A new smart card program from Sovereign Bank lets students, faculty and staff at college campuses turn their ID cards into multipurpose banking and identification tools. With one card, they are able to access college buildings and services, buy books and meals, and get cash from Sovereign ATMs.
Wheelock College in Boston and Mount Ida College in Newton, Massachusetts, are pioneering the program, and the 2,000-plus populations of the two college campuses are all receiving cards at the beginning of the fall semester. Students and staff need ID cards to gain entry into college buildings, but they can choose whether or not to open a bank account with Sovereign and link their card to the account.
Linking for convenience
If students do wish to set up a bank account and turn their ID card into a smart card, Sovereign has a student checking account with no monthly fee.
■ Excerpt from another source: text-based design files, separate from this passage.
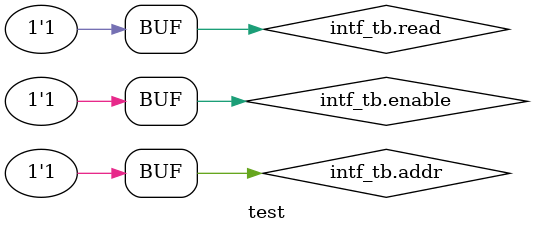
<source format=sv>
/*
    purpose: This file contains exapmle of testbench of memory
    Author: Karim Mahmoud Kamal
    Date:    19th of February 2024
*/

module test ( intf.tb intf_tb );

    initial begin
        // Here we must to use non-blocking assignment
        intf_tb.enable <= 1;
        intf_tb.read <= 1;
        intf_tb.addr <= 7;
        
    end

endmodule
</source>
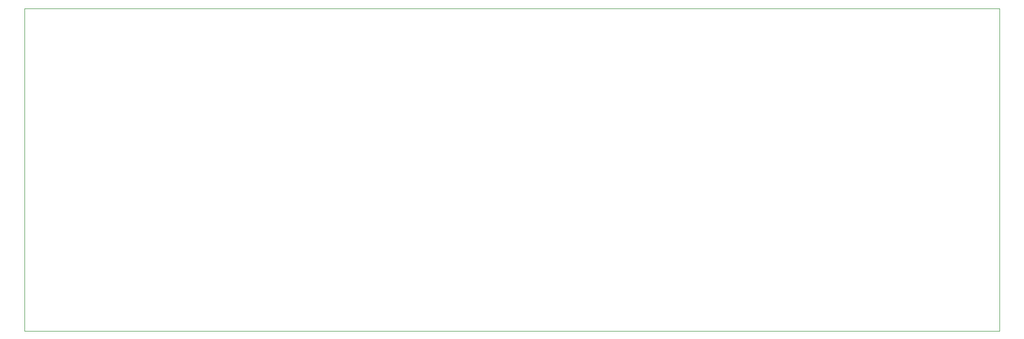
<source format=gm1>
%TF.GenerationSoftware,KiCad,Pcbnew,(5.1.9-0-10_14)*%
%TF.CreationDate,2021-04-28T18:12:29+02:00*%
%TF.ProjectId,mainboard,6d61696e-626f-4617-9264-2e6b69636164,rev?*%
%TF.SameCoordinates,Original*%
%TF.FileFunction,Profile,NP*%
%FSLAX46Y46*%
G04 Gerber Fmt 4.6, Leading zero omitted, Abs format (unit mm)*
G04 Created by KiCad (PCBNEW (5.1.9-0-10_14)) date 2021-04-28 18:12:29*
%MOMM*%
%LPD*%
G01*
G04 APERTURE LIST*
%TA.AperFunction,Profile*%
%ADD10C,0.050000*%
%TD*%
G04 APERTURE END LIST*
D10*
X153670000Y73025000D02*
X153670000Y127635000D01*
X318770000Y73025000D02*
X153670000Y73025000D01*
X318770000Y127635000D02*
X318770000Y73025000D01*
X153670000Y127635000D02*
X318770000Y127635000D01*
M02*

</source>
There is no minimum balance required to open or maintain the account, and a Sovereign ATM will be located in the student center hub at each college. ATM transactions are free of charge, as are transfers between linked accounts.
Many parents send their kids to college with prepaid debit cards or credit cards to use for everyday expenses, cafeteria fees and class materials. The Sovereign Bank smart card can be used off campus as well as on, so parents can help their children set up a bank account and link it to their own, as an alternative to giving them a prepaid card.
Stripes and chips
Their smart cards have both magnetic stripes and EMV chips—commonly used in Europe, Canada and other countries—so they have maximum security functionality and can be used overseas as well as in the U.S.
Sovereign to become Santander
Sovereign Bank is a fully owned subsidiary of Santander Holdings, and as of October 17, 2013, they will change their name to Santander. Its Santander University division has been issuing smart cards to university and college campuses worldwide since 1996, but this is the first time they have done so in the United States. They have issued more than six million smart cards in other countries.